Le lever est avant cinq heures du matin. Petit-déjeuner copieux alors qu’il fait encore nuit avec œufs brouillés trop secs, toasts mal grillés, tranches d’ananas et de pastèque – et bien sûr le riz aux haricots noirs pour les amateurs de cuisine locale. La plage nous attend pour l’embarquement à six heures. La mer est calme mais le ressac nous oblige à embarquer avec de l’eau jusqu’aux cuisses. L’un des aides, un probable neveu de la famille, a autour de 20 ans et mouille son débardeur jusqu’au cou. Il s’en débarrassera une fois en mer pour un T-shirt blanc imprimé d’un slogan de pêche au Costa Rica, révélant entre temps une poitrine souple à la musculature ferme.
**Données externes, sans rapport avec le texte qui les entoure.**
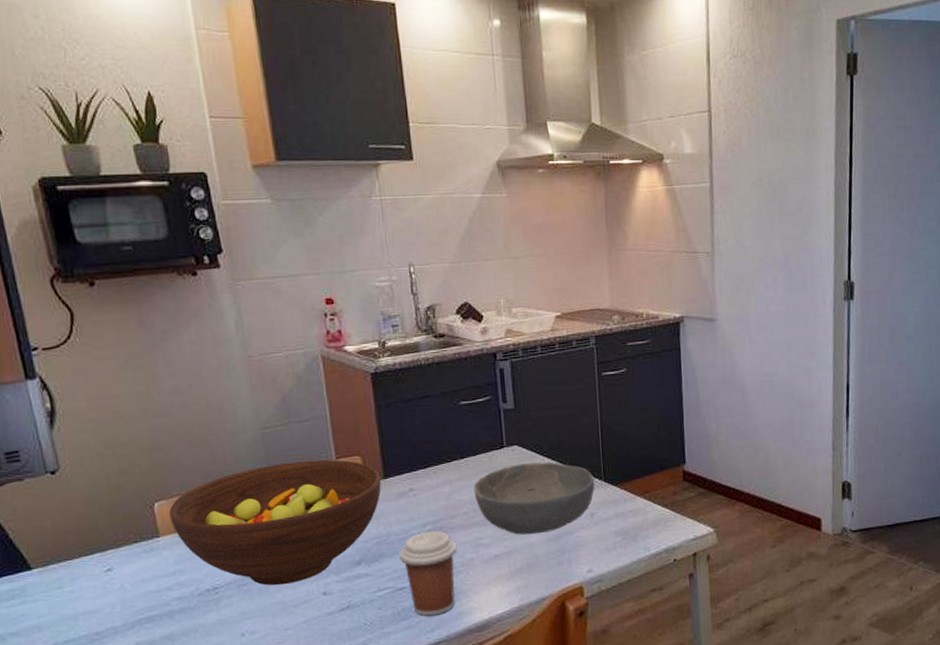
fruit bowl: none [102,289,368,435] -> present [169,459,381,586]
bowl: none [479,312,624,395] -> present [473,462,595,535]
Le capitaine et sa bourgeoise au sourire à double rangée de crocs sont mignons, assis tous les deux sur le banc central. Ils sont amoureux. Nous sommes le 15 août, fête de Marie montée entière au ciel, dogme papal établi en 1950 seulement et jour férié dans ce pays très catholique.

Nous emmenons avec nous sur le bateau un couple hollandais et leurs deux filles, deux belles plantes robustes et blondes de 14 et 16 ans habillées en rose et blanc. Le bateau est plus grand que le précédent, propulsé par deux Yamaha de 250 CV Four Strokes et nous filons vite sur la mer calme, puis dans la rivière en remontant le courant. On peut en fait rejoindre le lodge par la route qui arrive sur les hauteurs, un bac permet de traverser la rivière. Mais c’est plus long et empêche cette impression de bout du monde qu’est le parc du Corcovado sur la péninsule d’Osa. Le bateau effectue un passage dans la mangrove par un bras annexe. Les arbres étanchent le sel pompé avec l’eau par leurs racines dans des formes de grosses boules sur leur tronc, ce qui fait comme des goitres.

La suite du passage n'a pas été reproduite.